The projected returners provide a nice balance to me in terms of a mix of veterans and young players. Young guns RJ Barrett and Quentin Grimes are extremely solid pieces to build around with Barrett having the higher ceiling and Grimes being a 3-and-D guy off of the bench (at least for now). The major x-factor is Cam Reddish, who has the talent to be a very good player but just hasn’t got the opportunity to showcase his talent in New York, with Tom Thibodeau being at fault here.

Obi Toppin to me also slides into the category of Grimes and Barrett where he can be a huge part of the future. Unfortunately, Obi has recieved the Reddish treatment and is not getting the run he should under Thibs.

Randle and Fournier fit into the category of large contracts that likely won’t be moved. If you look at these two optimistically, Randle definitely has the capability to be a 20 and 10 type of guy, but for some reason took a step back this season. One would hope that upgrading the point guard position would help Randle return to form that he was at during the 2020–21 season. As for Fournier, despite his lack of defense and frustrating inconsistencies, he still is capable of erupting and is shooting 39.6% from behind the arc, per Basketball-Reference.

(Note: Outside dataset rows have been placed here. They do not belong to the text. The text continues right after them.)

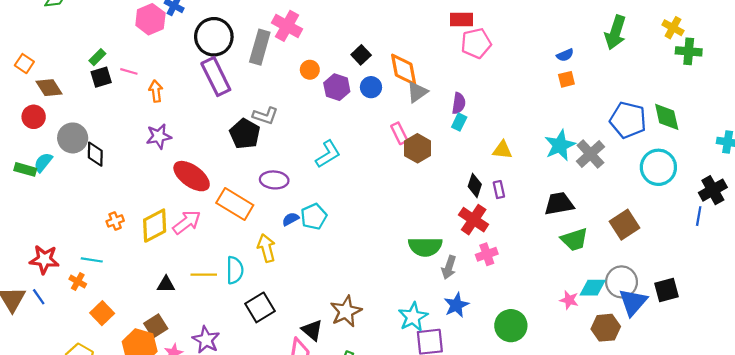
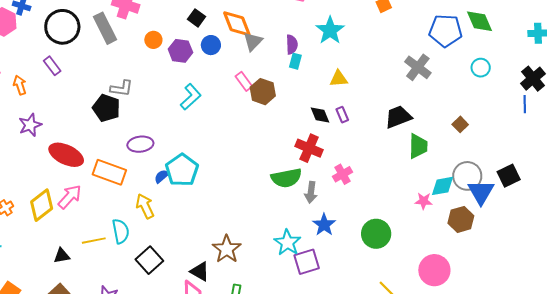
gray rectangle: (260, 47) -> (105, 28), turned -32
purple rectangle: (216, 77) -> (52, 66), moved, size x0.6
cyan star: (560, 145) -> (330, 30), moved
cyan L-shape: (328, 154) -> (191, 97), moved
cyan circle: (658, 167) -> (481, 68), size x0.6
black diamond: (475, 185) -> (320, 115), turned -30
cyan pentagon: (314, 217) -> (182, 170), size x1.4
red cross: (474, 220) -> (309, 148), moved
brown square: (625, 225) -> (460, 124), size x0.6
green trapezoid: (574, 240) -> (418, 146), turned -60

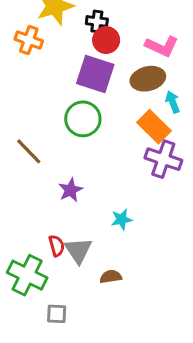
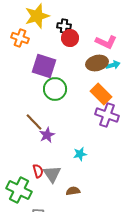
purple square: (95, 74) -> (44, 66), moved
cyan arrow: (173, 102) -> (113, 65), moved, turned 96
brown line: (29, 151) -> (34, 122), moved

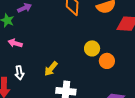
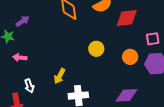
orange circle: (107, 61) -> (130, 57), moved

Projected Additions: Malik Monk (FA)

Monk in a way resurrected his career in Los Angeles, after some disappointing seasons in Charlotte. Monk is the only desirable young player on the Lakers currently and definitely could be an option for the Knicks as someone who can score the rock at a good clip. I envision Monk not wanting to be part of a tumultuous Lakers situation and can cash in this offseason in another big city like New York.

Monk is averaging a career-high 12.6 points per game and is shooting around 40% from behind the arc, per Basketball-Reference. Monk, who also has Kentucky ties, can be a nice rotational scorer for the Knicks.

Centers

Projected Returners: Jericho Sims, Taj Gibson

Mitchell Robinson’s weird season both on and off the floor gives me reason to believe that the Knicks will decide to move on from him at the conclusion of the year. Robinson’s injuries coupled with his strange social-media outbursts make him not so much of a reliable option, despite his talent. Jericho Sims has just as much athleticism and can develop into at least 75% of Mitch, without the injuries and immaturity.

As for Nerlens Noel, I do not think there you can have him on the roster next season. Like Mitch, Noel has been injury prone and also has been ineffective on the floor, proving that his contract this offseason was a big mistake. The Knicks have to find a way to move him and keep Thibs favorite Taj Gibson as the veteran backup.

Projected Additions: Christian Koloko (University of Arizona)

The Knicks use the draft to find a young center to replace Mitchell Robinson and, if I had to guess, their man would be Arizona big man, Christian Koloko in the second-round. At 7-for-1, 230 pounds, Koloko is a large, rim-running type of center who would be a project if the Knicks drafted him. I know this isn’t ideally the route the Knicks probably would want to go in terms of their frontcourt changes, but I do believe in today’s NBA the Knicks can get by with Sims, Gibson, and a young guy like Koloko, if they are able to shore up positions like wing and point guard.